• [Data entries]
· · · ·

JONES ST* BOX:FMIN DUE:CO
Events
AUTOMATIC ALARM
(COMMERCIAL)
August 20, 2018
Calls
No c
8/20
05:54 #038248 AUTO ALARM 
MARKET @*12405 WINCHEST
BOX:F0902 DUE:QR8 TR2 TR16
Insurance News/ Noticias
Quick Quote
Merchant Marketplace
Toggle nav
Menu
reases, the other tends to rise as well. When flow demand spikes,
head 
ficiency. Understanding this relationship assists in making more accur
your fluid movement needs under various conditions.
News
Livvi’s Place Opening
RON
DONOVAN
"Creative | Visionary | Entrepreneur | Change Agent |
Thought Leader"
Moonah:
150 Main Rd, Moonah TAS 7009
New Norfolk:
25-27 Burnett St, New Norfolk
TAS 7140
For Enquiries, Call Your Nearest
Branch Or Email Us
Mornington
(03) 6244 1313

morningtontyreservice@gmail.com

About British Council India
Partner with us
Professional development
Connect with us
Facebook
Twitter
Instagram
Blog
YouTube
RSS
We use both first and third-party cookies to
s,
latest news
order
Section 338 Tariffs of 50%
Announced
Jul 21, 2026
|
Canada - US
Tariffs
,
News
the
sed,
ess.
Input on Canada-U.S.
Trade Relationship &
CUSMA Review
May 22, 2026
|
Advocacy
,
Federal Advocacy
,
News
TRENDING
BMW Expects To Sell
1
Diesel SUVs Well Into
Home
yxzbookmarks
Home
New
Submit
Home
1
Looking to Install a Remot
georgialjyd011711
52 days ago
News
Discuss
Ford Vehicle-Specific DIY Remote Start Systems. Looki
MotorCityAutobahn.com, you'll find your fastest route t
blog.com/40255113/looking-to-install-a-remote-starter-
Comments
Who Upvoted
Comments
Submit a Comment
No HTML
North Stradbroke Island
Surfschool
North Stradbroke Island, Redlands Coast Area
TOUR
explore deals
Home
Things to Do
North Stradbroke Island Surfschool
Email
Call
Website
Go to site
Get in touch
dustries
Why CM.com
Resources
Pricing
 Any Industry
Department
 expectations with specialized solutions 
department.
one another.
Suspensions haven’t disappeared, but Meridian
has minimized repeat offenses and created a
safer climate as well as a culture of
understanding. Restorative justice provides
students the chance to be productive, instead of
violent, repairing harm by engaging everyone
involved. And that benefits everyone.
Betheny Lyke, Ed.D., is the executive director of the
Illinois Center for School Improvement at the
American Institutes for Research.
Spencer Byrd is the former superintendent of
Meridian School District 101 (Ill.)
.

· · · ·

• [Task] Every one of the entries must be printed exactly.

• [Response to the exercise]
JONES ST* BOX:FMIN DUE:CO
Events
AUTOMATIC ALARM
(COMMERCIAL)
August 20, 2018
Calls
No c
8/20
05:54 #038248 AUTO ALARM 
MARKET @*12405 WINCHEST
BOX:F0902 DUE:QR8 TR2 TR16
Insurance News/ Noticias
Quick Quote
Merchant Marketplace
Toggle nav
Menu
reases, the other tends to rise as well. When flow demand spikes,
head 
ficiency. Understanding this relationship assists in making more accur
your fluid movement needs under various conditions.
News
Livvi’s Place Opening
RON
DONOVAN
"Creative | Visionary | Entrepreneur | Change Agent |
Thought Leader"
Moonah:
150 Main Rd, Moonah TAS 7009
New Norfolk:
25-27 Burnett St, New Norfolk
TAS 7140
For Enquiries, Call Your Nearest
Branch Or Email Us
Mornington
(03) 6244 1313

morningtontyreservice@gmail.com

About British Council India
Partner with us
Professional development
Connect with us
Facebook
Twitter
Instagram
Blog
YouTube
RSS
We use both first and third-party cookies to
s,
latest news
order
Section 338 Tariffs of 50%
Announced
Jul 21, 2026
|
Canada - US
Tariffs
,
News
the
sed,
ess.
Input on Canada-U.S.
Trade Relationship &
CUSMA Review
May 22, 2026
|
Advocacy
,
Federal Advocacy
,
News
TRENDING
BMW Expects To Sell
1
Diesel SUVs Well Into
Home
yxzbookmarks
Home
New
Submit
Home
1
Looking to Install a Remot
georgialjyd011711
52 days ago
News
Discuss
Ford Vehicle-Specific DIY Remote Start Systems. Looki
MotorCityAutobahn.com, you'll find your fastest route t
blog.com/40255113/looking-to-install-a-remote-starter-
Comments
Who Upvoted
Comments
Submit a Comment
No HTML
North Stradbroke Island
Surfschool
North Stradbroke Island, Redlands Coast Area
TOUR
explore deals
Home
Things to Do
North Stradbroke Island Surfschool
Email
Call
Website
Go to site
Get in touch
dustries
Why CM.com
Resources
Pricing
 Any Industry
Department
 expectations with specialized solutions 
department.
one another.
Suspensions haven’t disappeared, but Meridian
has minimized repeat offenses and created a
safer climate as well as a culture of
understanding. Restorative justice provides
students the chance to be productive, instead of
violent, repairing harm by engaging everyone
involved. And that benefits everyone.
Betheny Lyke, Ed.D., is the executive director of the
Illinois Center for School Improvement at the
American Institutes for Research.
Spencer Byrd is the former superintendent of
Meridian School District 101 (Ill.)
.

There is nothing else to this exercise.